##### THE INPUT #####

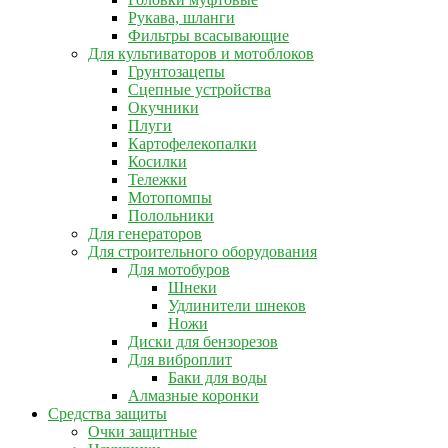
Рукава, шланги
Фильтры всасывающие
Для культиваторов и мотоблоков
Грунтозацепы
Сцепные устройства
Окучники
Плуги
Картофелекопалки
Косилки
Тележки
Мотопомпы
Полольники
Для генераторов
Для строительного оборудования
Для мотобуров
Шнеки
Удлинители шнеков
Ножи
Диски для бензорезов
Для виброплит
Баки для воды
Алмазные коронки
Средства защиты
Очки защитные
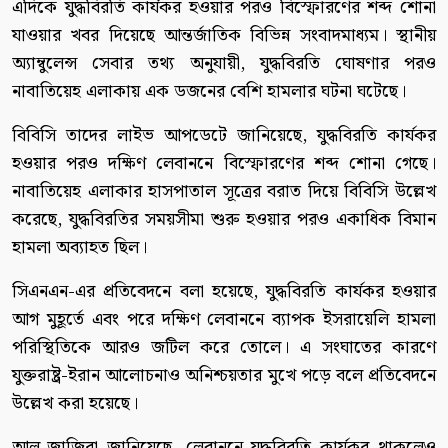
এদিকে যুদ্ধবিরতি কার্যকর হওয়ার পরও বিস্ফোরণের শব্দ শোনা
যাওয়ার খবর দিয়েছে আন্তর্জাতিক বিভিন্ন সংবাদমাধ্যম। স্থানীয়
অ্যাম্বুলেন্স সেবার তথ্য অনুযায়ী, যুদ্ধবিরতি ঘোষণার পরও
নাবাতিয়েহ এলাকায় এক ডজনের বেশি হামলার ঘটনা ঘটেছে।
বিবিসি তাদের লাইভ আপডেটে জানিয়েছে, যুদ্ধবিরতি কার্যকর
হওয়ার পরও দক্ষিণ লেবাননে বিস্ফোরণের শব্দ শোনা গেছে।
নাবাতিয়েহ এলাকার হাসপাতাল সূত্রের বরাত দিয়ে বিবিসি উল্লেখ
করেছে, যুদ্ধবিরতির সময়সীমা শুরু হওয়ার পরও একাধিক বিমান
হামলা অব্যাহত ছিল।
সিএনএন-এর প্রতিবেদনে বলা হয়েছে, যুদ্ধবিরতি কার্যকর হওয়ার
আগ মুহূর্তে এবং পরে দক্ষিণ লেবাননে ব্যাপক ইসরায়েলি হামলা
পরিস্থিতিকে আরও জটিল করে তোলে। এ সংঘাতের কারণে
যুক্তরাষ্ট্র-ইরান আলোচনাও অনিশ্চয়তার মুখে পড়ে বলে প্রতিবেদনে
উল্লেখ করা হয়েছে।
আল-জাজিরা জানিয়েছে, লেবাননে যুদ্ধবিরতি কার্যকর থাকলেও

#####

ACTIVITY >> Reproduce the data word for word, beginning at the line that contains "এদিকে যুদ্ধবিরতি কার্যকর" and continuing through the final line of the data.

ANSWER FOR THE TASK >>
এদিকে যুদ্ধবিরতি কার্যকর হওয়ার পরও বিস্ফোরণের শব্দ শোনা
যাওয়ার খবর দিয়েছে আন্তর্জাতিক বিভিন্ন সংবাদমাধ্যম। স্থানীয়
অ্যাম্বুলেন্স সেবার তথ্য অনুযায়ী, যুদ্ধবিরতি ঘোষণার পরও
নাবাতিয়েহ এলাকায় এক ডজনের বেশি হামলার ঘটনা ঘটেছে।
বিবিসি তাদের লাইভ আপডেটে জানিয়েছে, যুদ্ধবিরতি কার্যকর
হওয়ার পরও দক্ষিণ লেবাননে বিস্ফোরণের শব্দ শোনা গেছে।
নাবাতিয়েহ এলাকার হাসপাতাল সূত্রের বরাত দিয়ে বিবিসি উল্লেখ
করেছে, যুদ্ধবিরতির সময়সীমা শুরু হওয়ার পরও একাধিক বিমান
হামলা অব্যাহত ছিল।
সিএনএন-এর প্রতিবেদনে বলা হয়েছে, যুদ্ধবিরতি কার্যকর হওয়ার
আগ মুহূর্তে এবং পরে দক্ষিণ লেবাননে ব্যাপক ইসরায়েলি হামলা
পরিস্থিতিকে আরও জটিল করে তোলে। এ সংঘাতের কারণে
যুক্তরাষ্ট্র-ইরান আলোচনাও অনিশ্চয়তার মুখে পড়ে বলে প্রতিবেদনে
উল্লেখ করা হয়েছে।
আল-জাজিরা জানিয়েছে, লেবাননে যুদ্ধবিরতি কার্যকর থাকলেও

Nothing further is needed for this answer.